Updated by Meta candidates

Software Engineer, Product Interview Experience
I think I was one of the first people to take Meta’s AI round, and the models I had were really bad, like ChatGPT mini. I tried asking for test cases and it would just spit out something completely wrong.
Interview process
I got into Meta through a referral, and the recruiter reached out quickly. The process was recruiter chat, then a pre-onsite package with CodeSignal, a live technical screen, and a weird multiple-choice engineering philosophy questionnaire, and then about a month later the onsite with DSA, system design, behavioral, and the AI-enabled coding round. Honestly, Meta gave me the best prep materials of any company I interviewed with: a long prep PDF, portal videos, mock system design resources, and even a practice environment for the AI round. Most of the coding questions were exactly the kind of stuff people tell you to study in the Meta-tagged LeetCode list, so I never felt like they were hiding the ball. I didn't get the offer, and I think the system design round was what sank me because I expected distributed systems and got an API-design style chess problem that I handled in a really unorganized way.
- Recruiter screen
- Online assessment
- Phone interview
- Final round
Interview tips
I'd tell a friend to actually trust how open-book this process is and use every prep thing they give you, because Meta is unusually transparent. I would 100 percent do mock interviews, especially for system design, because just reading and watching videos was not enough for me. In the coding rounds, I would start by writing test cases and asking constraint questions, because they care about how you think before you code and they do want you to catch issues in a dry run. Also, if you get the AI round, don't blindly trust the model output. If you use AI, be ready to explain every line it gave you in plain English.

§ Exercise A
Do these statements agree with the Meta interview account above? Answer yes or no for each, quoting the words that decide it: (i) The candidate came to Meta through a referral. (ii) The candidate received an offer. (iii) The system design round was a distributed systems problem.
§ Exercise B
Could you carry on the Meta interview account from the point where it stops?

§ Available data
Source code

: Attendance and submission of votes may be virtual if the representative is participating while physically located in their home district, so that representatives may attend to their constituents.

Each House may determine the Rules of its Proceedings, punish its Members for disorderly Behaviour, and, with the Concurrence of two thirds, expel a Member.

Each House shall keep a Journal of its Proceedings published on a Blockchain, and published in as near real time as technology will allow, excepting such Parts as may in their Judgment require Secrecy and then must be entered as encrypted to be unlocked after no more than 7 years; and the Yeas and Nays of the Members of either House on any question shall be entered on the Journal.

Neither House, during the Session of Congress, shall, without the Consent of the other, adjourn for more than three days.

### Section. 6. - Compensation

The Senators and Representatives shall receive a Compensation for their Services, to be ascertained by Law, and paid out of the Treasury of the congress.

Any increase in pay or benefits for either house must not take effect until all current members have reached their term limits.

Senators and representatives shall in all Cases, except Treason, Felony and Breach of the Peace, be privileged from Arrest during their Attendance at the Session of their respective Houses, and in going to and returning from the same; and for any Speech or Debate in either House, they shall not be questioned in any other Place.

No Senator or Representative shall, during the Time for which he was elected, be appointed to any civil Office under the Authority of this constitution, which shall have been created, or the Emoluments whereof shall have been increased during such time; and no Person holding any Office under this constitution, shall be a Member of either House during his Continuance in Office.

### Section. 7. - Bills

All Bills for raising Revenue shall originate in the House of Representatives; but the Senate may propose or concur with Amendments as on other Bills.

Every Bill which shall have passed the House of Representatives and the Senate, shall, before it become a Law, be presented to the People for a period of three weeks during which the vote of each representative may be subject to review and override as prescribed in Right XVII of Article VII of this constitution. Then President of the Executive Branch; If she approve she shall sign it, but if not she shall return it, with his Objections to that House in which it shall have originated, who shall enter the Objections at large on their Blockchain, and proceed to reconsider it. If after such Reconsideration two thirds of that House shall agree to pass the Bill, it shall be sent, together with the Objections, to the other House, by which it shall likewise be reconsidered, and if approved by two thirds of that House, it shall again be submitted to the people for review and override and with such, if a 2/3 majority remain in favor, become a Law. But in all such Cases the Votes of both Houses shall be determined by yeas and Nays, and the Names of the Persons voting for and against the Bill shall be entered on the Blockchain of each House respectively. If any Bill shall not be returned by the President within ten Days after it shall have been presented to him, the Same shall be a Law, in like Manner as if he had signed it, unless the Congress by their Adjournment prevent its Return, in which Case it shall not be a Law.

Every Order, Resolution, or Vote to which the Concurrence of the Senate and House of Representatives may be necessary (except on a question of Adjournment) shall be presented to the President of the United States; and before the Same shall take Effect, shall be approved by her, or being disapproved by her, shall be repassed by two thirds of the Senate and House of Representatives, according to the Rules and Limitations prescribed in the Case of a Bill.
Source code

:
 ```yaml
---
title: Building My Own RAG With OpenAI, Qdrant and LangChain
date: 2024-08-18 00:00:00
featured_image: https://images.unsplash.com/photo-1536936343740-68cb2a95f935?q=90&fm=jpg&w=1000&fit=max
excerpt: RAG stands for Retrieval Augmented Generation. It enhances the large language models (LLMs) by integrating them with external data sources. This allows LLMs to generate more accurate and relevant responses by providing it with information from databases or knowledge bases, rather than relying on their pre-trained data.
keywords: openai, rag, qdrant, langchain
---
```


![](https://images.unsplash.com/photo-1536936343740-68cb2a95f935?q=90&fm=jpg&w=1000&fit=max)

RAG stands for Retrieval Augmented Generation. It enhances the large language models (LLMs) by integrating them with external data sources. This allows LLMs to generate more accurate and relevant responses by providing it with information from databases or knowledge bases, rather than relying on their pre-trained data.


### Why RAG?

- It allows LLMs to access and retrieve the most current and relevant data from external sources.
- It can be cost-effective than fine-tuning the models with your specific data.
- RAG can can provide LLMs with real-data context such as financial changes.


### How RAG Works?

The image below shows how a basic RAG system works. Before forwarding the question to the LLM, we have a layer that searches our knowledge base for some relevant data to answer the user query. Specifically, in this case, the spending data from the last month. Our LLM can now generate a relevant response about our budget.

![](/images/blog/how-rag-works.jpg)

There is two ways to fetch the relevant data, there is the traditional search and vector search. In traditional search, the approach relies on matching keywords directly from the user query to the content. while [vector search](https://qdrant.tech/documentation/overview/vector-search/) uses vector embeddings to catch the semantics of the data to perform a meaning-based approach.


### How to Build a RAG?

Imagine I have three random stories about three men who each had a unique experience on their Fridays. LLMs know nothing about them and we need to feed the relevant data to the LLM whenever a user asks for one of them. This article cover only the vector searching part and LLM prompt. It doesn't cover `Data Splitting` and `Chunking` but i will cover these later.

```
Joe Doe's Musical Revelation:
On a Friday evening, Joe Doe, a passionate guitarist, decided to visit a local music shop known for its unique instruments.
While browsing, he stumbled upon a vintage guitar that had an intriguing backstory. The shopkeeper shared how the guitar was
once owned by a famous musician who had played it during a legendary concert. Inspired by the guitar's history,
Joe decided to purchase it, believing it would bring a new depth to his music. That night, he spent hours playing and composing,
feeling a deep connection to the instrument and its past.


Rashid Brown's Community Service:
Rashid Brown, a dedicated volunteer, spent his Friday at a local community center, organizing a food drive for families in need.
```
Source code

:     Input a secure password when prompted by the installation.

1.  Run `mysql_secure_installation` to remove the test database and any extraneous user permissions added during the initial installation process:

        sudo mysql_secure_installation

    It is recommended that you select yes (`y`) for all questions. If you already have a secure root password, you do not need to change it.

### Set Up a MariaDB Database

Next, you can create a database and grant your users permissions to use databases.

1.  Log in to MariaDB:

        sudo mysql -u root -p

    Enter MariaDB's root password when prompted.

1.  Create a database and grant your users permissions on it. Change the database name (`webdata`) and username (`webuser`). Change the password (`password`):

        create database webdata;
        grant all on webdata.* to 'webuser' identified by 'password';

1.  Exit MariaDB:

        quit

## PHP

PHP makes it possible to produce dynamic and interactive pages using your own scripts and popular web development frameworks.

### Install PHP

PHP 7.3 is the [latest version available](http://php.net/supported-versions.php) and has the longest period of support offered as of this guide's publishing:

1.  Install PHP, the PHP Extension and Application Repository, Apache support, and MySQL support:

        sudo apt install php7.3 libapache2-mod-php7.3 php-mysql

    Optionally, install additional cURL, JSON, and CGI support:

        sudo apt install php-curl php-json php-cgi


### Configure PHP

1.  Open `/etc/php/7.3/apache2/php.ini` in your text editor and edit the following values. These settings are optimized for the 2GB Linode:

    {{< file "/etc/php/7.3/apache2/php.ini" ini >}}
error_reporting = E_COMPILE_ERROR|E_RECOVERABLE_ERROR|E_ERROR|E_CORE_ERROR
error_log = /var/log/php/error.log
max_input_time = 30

§ Exercise result A
(i) Yes: "I got into Meta through a referral"
(ii) No: "I didn't get the offer"
(iii) No: "I expected distributed systems and got an API-design style chess problem"

§ Exercise result B
Company culture
My read was that Meta is extremely optimized and standardized right now. They felt more transparent than any other company I talked to, and I genuinely got the impression they want candidates to succeed because they hand you a ton of prep material instead of making you guess. At the same time, they seem very focused on speed and on whether your engineering instincts match their environment, which is probably why that questionnaire exists before the onsite. The interviewers themselves didn't feel adversarial to me. Even the AI round felt collaborative, like they wanted to see how I worked with the codebase and whether I could sanity-check AI instead of copy-pasting blindly.
Questions asked
Overview
The onsite was four interviews: one DSA round, one system design, one behavioral, and the new AI-enabled coding round. The AI round was collaborative and interesting, the behavioral was very transactional, and the system design was the one that really threw me.
Question types asked
Specific questions asked
Solve this maze traversal problem and use the AI tools however you normally would.
What does this new code do?
The problem was basically BFS on a maze with obstacles, and it was level-based so each level added more requirements. I tried using the provided model for things like summarizing the codebase and making sample test cases, but the models I had were bad enough that they gave wrong answers. At one point I had AI add a variable into my BFS and I checked it quickly, and the interviewer stopped me and asked what the new code did. I explained exactly what changed and why, and after that I kept AI usage minimal and solved it mostly myself.
Let's not think about distributed design. Just focus on the API design.
How would you handle undoing a move in the backend?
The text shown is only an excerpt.